Obwohl die Wilderei weiterhin eine erhebliche Bedrohung darstellt, sehen sich viele Elefanten in ihrem natürlichen Habitat mit einer noch größeren Herausforderung konfrontiert: dem Konflikt mit Menschen.
Durch das enorme Bevölkerungswachstum dringt der Mensch mit Feldern, Weiden und Siedlungen immer weiter in den Lebensraum der Elefanten ein. Dadurch werden wichtige Wanderrouten der Elefanten zu Wasser und Nahrung abgeschnitten. Auf der Suche nach Futter dringen Elefanten dann wiederum in landwirtschaftlich genutzte Flächen ein und zerstören Ernten, woraufhin Bauern die Tiere vertreiben oder sogar bejagen, um ihre Felder zu schützen.
Der Grüne Zoo engagiert sich aktiv für den Schutz dieser bedrohten Tierart. Über den sogenannten Naturschutzeuro und in Zusammenarbeit mit dem Zoo-Verein Wuppertal unterstützt der Zoo die Big Life Foundation, eine Artenschutzorganisation in Ostafrika, die über 1,6 Millionen Hektar Wildnis schützt.

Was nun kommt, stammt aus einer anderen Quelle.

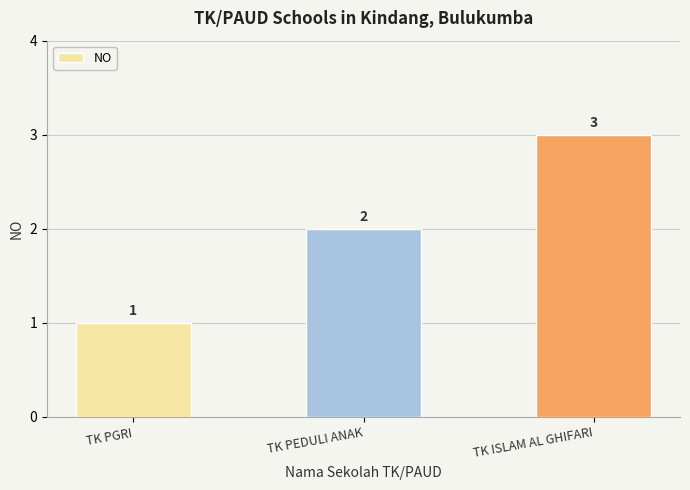

The chart shows a value of 1 at TK PEDULI ANAK. True or false?

False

Die Big Life Foundation setzt sich unter anderem dafür ein, Mensch-Tier-Konflikte zu verhindern. So werden beispielsweise Schutzzäune errichtet, um Elefanten vom Betreten der Felder abzuhalten. Zudem hat die Organisation große Flächen Land von der lokalen Bevölkerung gepachtet und geschützte Korridore errichtet, die es den Elefanten und auch anderen Wildtieren ermöglichen, sicher durch von Menschen besiedelte Gebiete zu wandern.
Darüber hinaus koordiniert der Grüne Zoo das Europäische Ex-situ-Programm (EEP) des Zooverbands EAZA für den Afrikanischen Elefanten. Durch regelmäßige Nachzuchten leistet der Zoo so einen wertvollen Beitrag zum Erhalt einer Reservepopulation.
Auch die Forschung an Zoo-Elefanten kann ihren wilden Artgenossen zugutekommen: So wurde beispielsweise im Zoo ermittelt, wie hoch Hochspannungsmasten sein müssen, damit selbst große Elefantenbullen sie nicht erreichen können – eine Fragestellung, die sich im Freiland nur schwer hätte untersuchen lassen.